Did whoever made this really not see what these jingle bells look like? Or did they know EXACTLY what they looks like, and thought they could pull a fast one on Ole St. Nick? Because if that was their plan, they really should have known better. After all, Santa sees when you're sleeping and he knows when you're awake. And he knows when you intentionally made a Christmas decoration look phallic just for the sake of some cheap giggles.
Don't you hate it when you unwrap your chocolate Santa, only to find out it's really a chocolate adult toy? Even worse, this probably means there was a mix-up at the factory. Which means, in another location, there's someone trying to figure out why their chocolate adult toy looks like Santa Claus.
Around the end of the year, it always nice when people want to spread as much Christmas joy as possible. Unless, of course, they're spreading Christmas joy like this. If you things like that emerging from a couple of your orifices, you should probably see a doctor.
Sure , this sweater is incredibly inappropriate. But even worse, it's also very confusing. How can elves, who are real, watch a striptease by a Barbie doll, which is a toy? The whole thing is completely absurd!
On that one special silent night mentioned in the song, all was calm and all was bright. But if you think a Star of David counts as a Christmas decoration? In that case, you may be calm, but you might not be that bright.
When it comes to delivering presents, Santa Claus is a real "whiz." If you're on the nice list, "ur-ine" for some great presents! Other holiday characters may be pretty good, but Santa's definitely "number one."
You know those decals of Calvin peeing on things for some reason, even though that's not a thing he ever did in the comic strip? This is like that, except it's Santa peeing on ISIS. And also, it's kind of hard to see Santa, so it basically just looks like a someone at this house is a really, really big fan of ISIS and wanted everyone to know. But other than all of that, this display is flawless.
Is it fair to put someone on the naughty list for just a simple typo? The answer is no, but it's also not fair that Santa makes the elves do all that work and then he takes all the credit.

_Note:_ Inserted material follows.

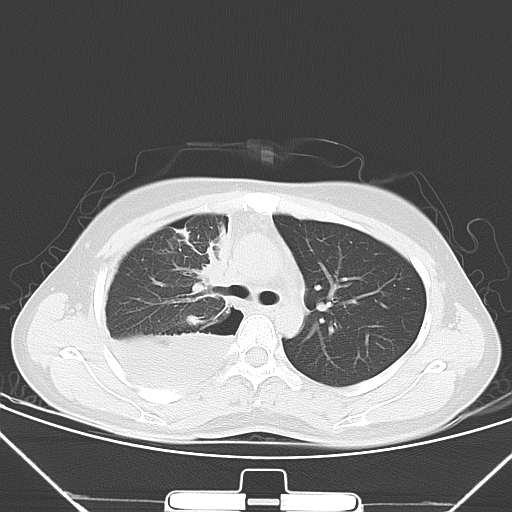
Chest CT, one axial slice; 120 kVp; lung window (W 1500 / L -600 HU); 5 mm slice thickness; 512 × 512 image matrix, field of view 343 × 343 mm. Patient: female, 28 years. From the clinical record (not read from this slice): clinical TNM (as recorded): T2 N0 M1a.
Annotated regions visible in this slice (bounding box drawn by a radiologist):
- lung tumour (recorded histology: adenocarcinoma): bounding box [x1, y1, x2, y2] px = [192, 231, 228, 302]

Maybe this Santa guy isn't all that he's cracked up to be.
Santa will often get you what you want for Christmas, but it's no guarantee. To make sure you do get it, you have to go to Satan instead. Sure, it costs you your soul and comes with a horrible ironic twist, but it's still worth it.
If you have a home-cooked Christmas dinner, you might enjoy a nice, plump turkey. Or you might instead eat a traditional Christmas goose. But if you're looking for something a bit more unconventional, here's a different kind of Christmas bird.

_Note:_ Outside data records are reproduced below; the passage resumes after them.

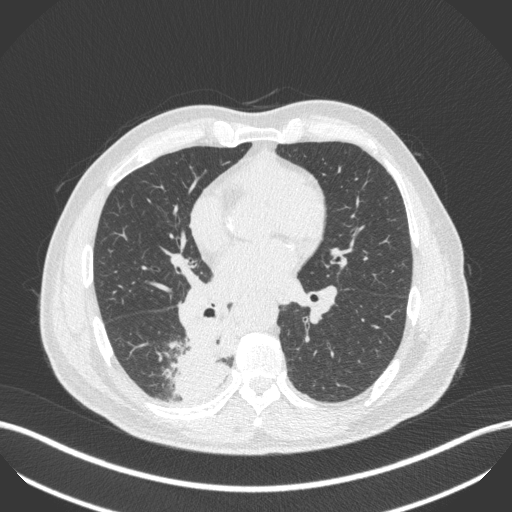
Chest CT, one axial slice. Position 229 of 451 along the scan axis. 100 kVp. Lung window (W 1500 / L -600 HU). 1 mm slice thickness. 512 × 512 image matrix. Male patient, age 61 years. Case-level facts recorded for this patient, not image findings: clinical TNM (as recorded): T1 N0 M0; histopathological grade: G3.
Structures marked on this image (bounding box drawn by a radiologist):
- lung tumour (recorded histology: small cell carcinoma): box from (x=163, y=318) to (x=240, y=405) px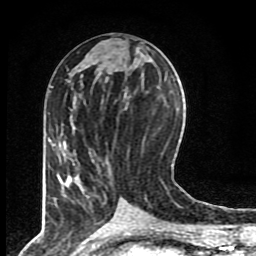
Breast MRI (dynamic contrast-enhanced), one axial slice. Slice 37 of 80 in the series (ordered by position). Cropped to one breast. Dynamic contrast-enhanced series, time point 2 of 8 at this slice position (early post-contrast). 1.5 T. TE 4.2 ms, TR 7 ms. 256 × 256 image matrix, field of view 155 × 155 mm. Female patient.
Annotated regions visible in this slice (semi-automatic segmentation, software-assisted and operator-edited):
- enhancing-tissue mask used for the functional tumour volume (all voxels passing the contrast-enhancement thresholds inside the analysis volume; usually the tumour): bounding box [x1, y1, x2, y2] px = [53, 144, 94, 163]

After seeing this display, the first thing we want to know is why is Santa bending over in such a suggestive manner? And the second thing we want to know is, why is Frosty applauding? Unfortunately, with this display there are way more questions than answers.
Some people think it's awkward to have a birthday at the same time as Christmas. However, it can be just as awkward to be conceived at the same time as Christmas. Especially if your conception is commemorated in ornament form.
For years now, Jesus and Santa have been battling over who is the true leader of Christmas. According to this display, there appears to be a winner. However, if The Santa Clause rules are in effect, it looks like Jesus gets to be the new St. Nick.